Can electrospun nanofibres replace traditional carbon felt electrodes in redox flow batteries?

Electrospinning is fast finding its way as one of the preferred manufacturing techniques to process advanced materials for energy-storage applications. This is due to its remarkable advantages in terms of high versatility to produce free-standing nanofibre materials with controlled composition, porous microstructure and thickness. Among the different devices that can benefit from this technique, redox flow batteries are an emerging grid-scale energy- storage technology that uses electrodes consisting of commercially available carbon felts, cloths or papers. These materials exhibit relatively good stability and low cost.
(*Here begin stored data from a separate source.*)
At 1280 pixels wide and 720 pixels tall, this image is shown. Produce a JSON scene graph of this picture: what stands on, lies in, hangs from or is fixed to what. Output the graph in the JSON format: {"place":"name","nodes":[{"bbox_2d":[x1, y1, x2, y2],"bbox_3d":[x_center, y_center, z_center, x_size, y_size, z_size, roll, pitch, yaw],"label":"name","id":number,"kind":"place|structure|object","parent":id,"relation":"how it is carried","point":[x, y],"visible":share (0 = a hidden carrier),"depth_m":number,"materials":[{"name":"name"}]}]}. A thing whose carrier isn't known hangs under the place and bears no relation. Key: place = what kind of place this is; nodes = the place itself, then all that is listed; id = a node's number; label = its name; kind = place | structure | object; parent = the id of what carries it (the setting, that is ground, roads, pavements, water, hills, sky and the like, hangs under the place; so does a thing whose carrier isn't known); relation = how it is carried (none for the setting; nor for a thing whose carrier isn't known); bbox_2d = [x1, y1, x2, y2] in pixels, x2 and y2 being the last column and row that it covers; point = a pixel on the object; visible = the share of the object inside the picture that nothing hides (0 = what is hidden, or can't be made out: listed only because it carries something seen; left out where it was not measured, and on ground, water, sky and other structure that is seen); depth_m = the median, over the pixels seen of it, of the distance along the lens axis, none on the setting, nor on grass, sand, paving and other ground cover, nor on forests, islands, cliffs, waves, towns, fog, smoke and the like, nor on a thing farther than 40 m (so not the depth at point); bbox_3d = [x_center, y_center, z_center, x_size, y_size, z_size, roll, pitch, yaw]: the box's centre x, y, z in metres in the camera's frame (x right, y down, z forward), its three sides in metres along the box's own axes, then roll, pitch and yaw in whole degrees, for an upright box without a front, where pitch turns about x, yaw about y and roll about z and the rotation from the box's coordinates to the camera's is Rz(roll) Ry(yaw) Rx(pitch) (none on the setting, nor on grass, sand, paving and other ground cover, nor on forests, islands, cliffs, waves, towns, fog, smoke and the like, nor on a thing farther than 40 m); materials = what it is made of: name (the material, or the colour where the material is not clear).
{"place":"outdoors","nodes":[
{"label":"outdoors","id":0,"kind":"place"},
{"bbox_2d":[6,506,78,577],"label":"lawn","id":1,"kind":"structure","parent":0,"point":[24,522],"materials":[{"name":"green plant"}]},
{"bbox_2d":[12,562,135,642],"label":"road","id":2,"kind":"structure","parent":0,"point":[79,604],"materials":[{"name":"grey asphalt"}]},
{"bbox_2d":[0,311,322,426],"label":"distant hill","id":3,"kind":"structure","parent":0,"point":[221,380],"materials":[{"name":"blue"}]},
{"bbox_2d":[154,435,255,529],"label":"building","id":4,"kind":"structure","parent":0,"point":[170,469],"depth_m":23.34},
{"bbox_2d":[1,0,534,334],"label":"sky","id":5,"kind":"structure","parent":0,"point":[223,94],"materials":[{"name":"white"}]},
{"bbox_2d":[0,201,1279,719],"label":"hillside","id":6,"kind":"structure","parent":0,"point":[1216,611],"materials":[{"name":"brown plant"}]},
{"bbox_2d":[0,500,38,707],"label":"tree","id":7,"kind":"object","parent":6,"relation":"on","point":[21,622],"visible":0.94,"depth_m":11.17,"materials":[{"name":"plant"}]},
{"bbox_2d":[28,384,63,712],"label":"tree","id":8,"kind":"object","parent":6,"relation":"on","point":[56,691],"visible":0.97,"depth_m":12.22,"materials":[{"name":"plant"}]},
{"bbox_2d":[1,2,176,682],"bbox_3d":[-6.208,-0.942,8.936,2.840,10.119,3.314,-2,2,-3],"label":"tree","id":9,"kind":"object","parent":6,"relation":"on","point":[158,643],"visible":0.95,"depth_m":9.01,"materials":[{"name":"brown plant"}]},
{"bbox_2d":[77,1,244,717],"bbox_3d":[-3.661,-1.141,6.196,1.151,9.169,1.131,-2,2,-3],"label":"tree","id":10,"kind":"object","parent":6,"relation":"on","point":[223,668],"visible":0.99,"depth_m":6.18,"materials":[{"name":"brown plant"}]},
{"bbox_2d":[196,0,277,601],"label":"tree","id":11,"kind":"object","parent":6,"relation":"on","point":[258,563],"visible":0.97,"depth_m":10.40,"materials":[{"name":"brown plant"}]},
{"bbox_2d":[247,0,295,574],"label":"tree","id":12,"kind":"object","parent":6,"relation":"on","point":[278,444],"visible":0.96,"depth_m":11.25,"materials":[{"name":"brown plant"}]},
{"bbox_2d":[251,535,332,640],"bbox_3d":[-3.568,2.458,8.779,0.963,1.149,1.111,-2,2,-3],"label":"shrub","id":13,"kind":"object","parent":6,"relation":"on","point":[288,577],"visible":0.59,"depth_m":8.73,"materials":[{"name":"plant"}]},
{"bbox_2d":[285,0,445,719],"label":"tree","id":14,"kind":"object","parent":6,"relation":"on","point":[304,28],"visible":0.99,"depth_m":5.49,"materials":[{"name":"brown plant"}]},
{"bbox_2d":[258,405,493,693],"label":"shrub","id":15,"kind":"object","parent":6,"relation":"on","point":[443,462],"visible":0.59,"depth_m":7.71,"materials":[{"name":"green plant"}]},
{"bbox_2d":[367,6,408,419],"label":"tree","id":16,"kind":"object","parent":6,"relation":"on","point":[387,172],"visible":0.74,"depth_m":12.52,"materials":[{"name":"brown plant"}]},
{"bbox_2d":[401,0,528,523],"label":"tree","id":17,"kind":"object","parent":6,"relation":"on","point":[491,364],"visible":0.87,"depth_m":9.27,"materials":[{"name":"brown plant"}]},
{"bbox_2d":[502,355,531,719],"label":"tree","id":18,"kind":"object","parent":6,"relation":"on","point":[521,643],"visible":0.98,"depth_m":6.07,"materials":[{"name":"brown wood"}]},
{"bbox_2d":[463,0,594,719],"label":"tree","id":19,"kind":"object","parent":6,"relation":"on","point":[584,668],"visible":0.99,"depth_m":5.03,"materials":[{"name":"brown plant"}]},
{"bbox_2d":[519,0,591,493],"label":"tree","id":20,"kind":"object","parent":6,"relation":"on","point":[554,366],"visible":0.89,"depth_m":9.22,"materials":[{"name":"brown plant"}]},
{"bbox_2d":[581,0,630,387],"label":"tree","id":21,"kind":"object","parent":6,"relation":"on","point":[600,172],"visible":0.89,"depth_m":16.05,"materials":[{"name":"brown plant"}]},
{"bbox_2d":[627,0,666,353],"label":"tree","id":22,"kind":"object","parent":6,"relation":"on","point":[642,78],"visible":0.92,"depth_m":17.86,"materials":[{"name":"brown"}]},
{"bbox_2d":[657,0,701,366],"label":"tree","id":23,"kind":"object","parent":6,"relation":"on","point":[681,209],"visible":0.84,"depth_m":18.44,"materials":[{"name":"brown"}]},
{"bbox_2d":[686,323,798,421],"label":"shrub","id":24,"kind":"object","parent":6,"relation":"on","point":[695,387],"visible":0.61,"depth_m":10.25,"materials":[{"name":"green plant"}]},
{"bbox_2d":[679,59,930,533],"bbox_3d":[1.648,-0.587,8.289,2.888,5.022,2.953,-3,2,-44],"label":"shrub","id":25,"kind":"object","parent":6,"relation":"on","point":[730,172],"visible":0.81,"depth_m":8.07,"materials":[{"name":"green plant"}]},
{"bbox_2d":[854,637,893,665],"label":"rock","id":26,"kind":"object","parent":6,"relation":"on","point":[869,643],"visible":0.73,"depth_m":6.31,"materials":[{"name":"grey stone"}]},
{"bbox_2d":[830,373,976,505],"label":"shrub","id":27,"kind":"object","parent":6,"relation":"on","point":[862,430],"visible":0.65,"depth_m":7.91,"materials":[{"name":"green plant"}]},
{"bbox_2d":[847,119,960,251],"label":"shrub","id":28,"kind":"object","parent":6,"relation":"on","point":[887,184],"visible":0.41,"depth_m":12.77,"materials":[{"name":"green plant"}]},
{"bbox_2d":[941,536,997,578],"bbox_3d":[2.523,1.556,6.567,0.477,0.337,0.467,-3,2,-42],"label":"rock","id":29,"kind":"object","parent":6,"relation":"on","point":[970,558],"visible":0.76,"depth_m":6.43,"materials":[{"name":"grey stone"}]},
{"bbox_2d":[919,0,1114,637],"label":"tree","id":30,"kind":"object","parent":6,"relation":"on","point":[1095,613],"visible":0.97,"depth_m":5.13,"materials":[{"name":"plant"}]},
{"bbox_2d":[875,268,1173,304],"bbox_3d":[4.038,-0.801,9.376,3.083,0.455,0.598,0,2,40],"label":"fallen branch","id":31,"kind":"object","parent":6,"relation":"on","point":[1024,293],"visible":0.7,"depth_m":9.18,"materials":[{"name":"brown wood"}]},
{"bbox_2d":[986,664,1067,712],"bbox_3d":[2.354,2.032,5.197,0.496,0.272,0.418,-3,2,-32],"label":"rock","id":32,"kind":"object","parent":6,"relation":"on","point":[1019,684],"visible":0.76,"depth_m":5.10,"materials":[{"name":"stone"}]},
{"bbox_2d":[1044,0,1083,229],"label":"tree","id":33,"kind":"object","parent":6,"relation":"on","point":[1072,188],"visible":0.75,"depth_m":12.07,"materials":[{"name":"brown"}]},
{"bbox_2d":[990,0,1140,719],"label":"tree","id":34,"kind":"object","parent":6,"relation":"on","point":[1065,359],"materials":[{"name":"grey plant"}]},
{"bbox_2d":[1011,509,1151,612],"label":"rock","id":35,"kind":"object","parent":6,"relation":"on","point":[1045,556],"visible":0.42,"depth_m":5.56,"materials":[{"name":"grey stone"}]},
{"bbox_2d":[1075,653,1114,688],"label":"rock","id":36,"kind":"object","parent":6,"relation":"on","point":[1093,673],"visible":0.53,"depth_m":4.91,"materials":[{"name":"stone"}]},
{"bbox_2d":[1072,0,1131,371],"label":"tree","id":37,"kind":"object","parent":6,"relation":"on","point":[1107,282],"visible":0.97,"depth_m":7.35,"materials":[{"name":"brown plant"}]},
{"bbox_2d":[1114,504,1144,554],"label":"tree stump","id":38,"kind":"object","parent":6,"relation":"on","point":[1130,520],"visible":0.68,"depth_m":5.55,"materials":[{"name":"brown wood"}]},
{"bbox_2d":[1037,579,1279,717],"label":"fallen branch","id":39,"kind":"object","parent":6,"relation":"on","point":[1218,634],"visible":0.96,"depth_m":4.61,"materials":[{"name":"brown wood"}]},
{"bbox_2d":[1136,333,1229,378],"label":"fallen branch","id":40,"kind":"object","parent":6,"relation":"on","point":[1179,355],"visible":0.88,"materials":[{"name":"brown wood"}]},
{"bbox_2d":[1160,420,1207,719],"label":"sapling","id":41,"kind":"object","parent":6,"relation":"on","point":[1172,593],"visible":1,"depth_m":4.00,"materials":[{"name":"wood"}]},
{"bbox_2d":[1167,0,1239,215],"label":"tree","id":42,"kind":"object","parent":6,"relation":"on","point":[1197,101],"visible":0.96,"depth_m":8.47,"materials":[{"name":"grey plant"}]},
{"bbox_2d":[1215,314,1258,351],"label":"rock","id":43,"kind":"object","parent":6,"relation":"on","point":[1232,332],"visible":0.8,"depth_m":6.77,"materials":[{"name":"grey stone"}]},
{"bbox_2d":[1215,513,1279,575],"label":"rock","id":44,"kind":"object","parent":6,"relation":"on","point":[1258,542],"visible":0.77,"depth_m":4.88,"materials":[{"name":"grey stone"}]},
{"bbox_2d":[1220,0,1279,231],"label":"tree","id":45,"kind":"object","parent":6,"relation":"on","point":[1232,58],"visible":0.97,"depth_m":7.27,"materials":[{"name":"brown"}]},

However, their activity towards relevant redox reactions is often poor, which leads to low-power densities and voltage efficiencies. Attempts to improve the electrochemical activity via thermal treatment or deposition of electrocatalytic species have produced mixed results. In addition, the microstructure and void volume are key properties that need optimisation to achieve effective mass transport. The electrodes act as porous media, providing heterogeneous interaction between the electrolyte and exposed catalytic sites. Therefore, the ability to control properties such as porous volume, specific surface area and tortuosity is highly desirable to minimise transport-limited inefficiencies and parasitic pumping losses. This opinion paper explores the potential of electrospun carbon materials to replace commercial carbons as electrodes for redox flow batteries, examining advantages, disadvantages and challenges.